Mischief Managed: Google 2-Factor Authentication

Mischief Managed is a series of posts on tasks and technologies I use to maintain my computing environment. It’s part of what I do between projects. Try it out.

I’ve been planning on doing this for ages, but no excuses, you should too.

And then this happened. Last week, Mat Honan got hacked hard (see Yes, I was hacked. Hard.). Someone gained access to his Apple ID, reset his other accounts and nuked all his computers. You should read his experience, resecure your accounts and start backing up too. Aside: Ignore the comments, the haters simply embarrass themselves.

I run both my personal email (@gmail.com) and work email (@noverse.com) on Google, and forward all other accounts to one of these. Between these two and my Apple ID, they are the most commonly entered passwords I use.

2-Factor authentication means that you need to input an additional key the first time you access a service from a new, untrusted device. Google provides this key via a SMS, a phone call or its Authenticator App. Think of it as the same as those key fob thingies you get from your bank with a number to input with your password. With 2-factor enabled, bad folks trying to log into your account will trigger factor messages but not have access to the codes, only you do.
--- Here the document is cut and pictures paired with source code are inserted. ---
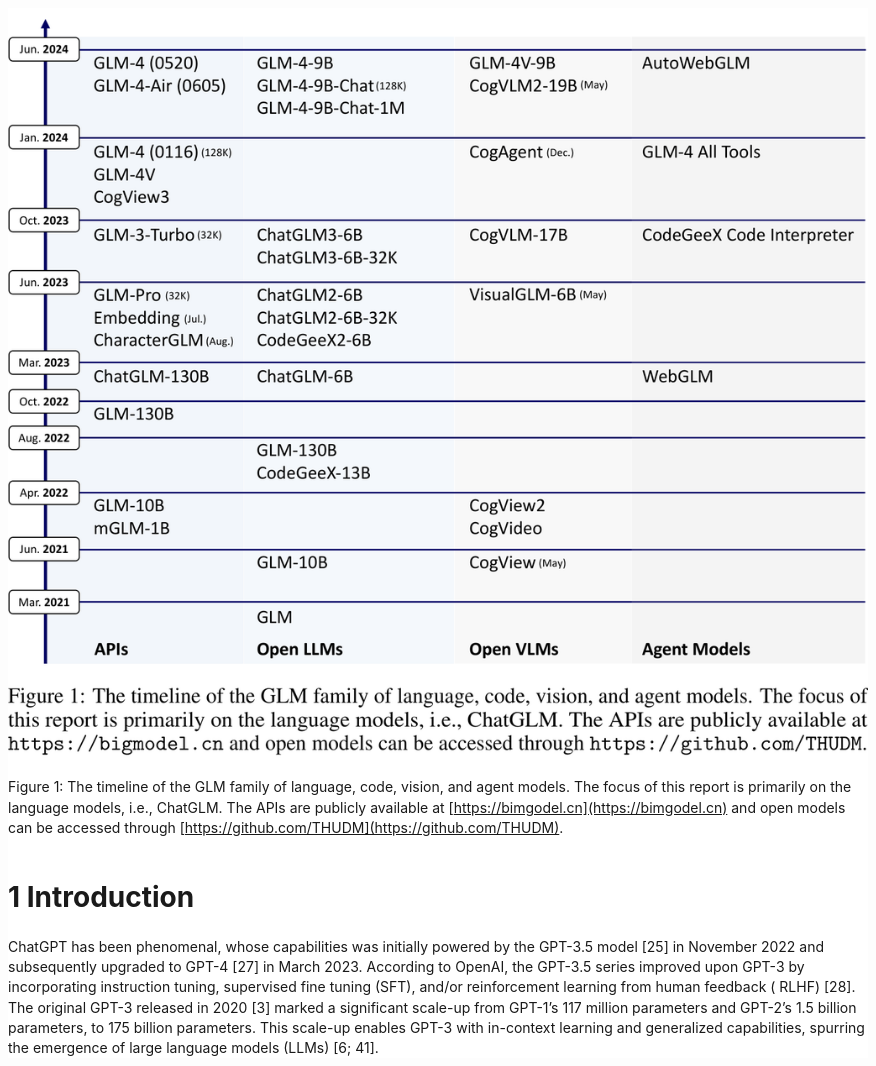 ![1_0.png](1_0.png)

Figure 1: The timeline of the GLM family of language, code, vision, and agent models. The focus of this report is
primarily on the language models, i.e., ChatGLM. The APIs are publicly available
at [https://bimgodel.cn](https://bimgodel.cn) and open models can be accessed
through [https://github.com/THUDM](https://github.com/THUDM).

# 1 Introduction

ChatGPT has been phenomenal, whose capabilities was initially powered by the GPT-3.5 model [25] in November 2022 and
subsequently upgraded to GPT-4 [27] in March 2023. According to OpenAI, the GPT-3.5 series improved upon GPT-3 by
incorporating instruction tuning, supervised fine tuning (SFT), and/or reinforcement learning from human feedback (
RLHF) [28]. The original GPT-3 released in 2020 [3] marked a significant scale-up from GPT-1’s 117 million parameters
and GPT-2’s 1.5 billion parameters, to 175 billion parameters. This scale-up enables GPT-3 with in-context learning and
generalized capabilities, spurring the emergence of large language models (LLMs) [6; 41].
Setting it up is easy, log in to Google like you usually do, click on the tiny arrow to the right of your avatar and click account. Choose the second item on the left sidebar, Security and hit the edit button next to 2-step verification. Google will walk you through the process of turning the service on.

But there is a problem, many applications like mail clients, mobile devices and third party software that does not use OAuth do not support 2-factor authentication. Google solves this problem by enabling you to create application specific passwords. I highly recommend you set these up now, while you are setting this up. In my case, I needed ones for Mail on my laptop, mail on my iPhone, mail on my iPad and GAget. I’ll need more for the desktop. Give each password a new name and Google generates a really hard password. All you have to do is type it in to the device, you’ll only need to do this once per application per device.

I also recommend getting the iPhone (or Android or Windows Phone) authenticator software and setting it up as the primary authentication device, and use your mobile SMS as secondary. It involves scanning a QR code on your screen and typing in a number. Simple, and the authenticator is on you at all times. Next time you try to login on an untrusted device, you just launch the authenticator to get the code you need.

For the @noverse.com email, I had one more step to make before I started. By default, Google Apps does not have 2-factor enabled. You need to log in to your Google Apps domain and enable it under advanced tools.

As a final safety net, in case you lose your phone too, Google offers a set of 10 predefined one-time use keys that you can use to recover. I recommend downloading these as text files and saving them on Dropbox, Evernote or somewhere where you can easily retrieve it without your phone.

It’s only a small thing, but one-time passwords and 2-factor authentication means that its less likely I’ll get hacked and suffer the same fate as Mat Honan.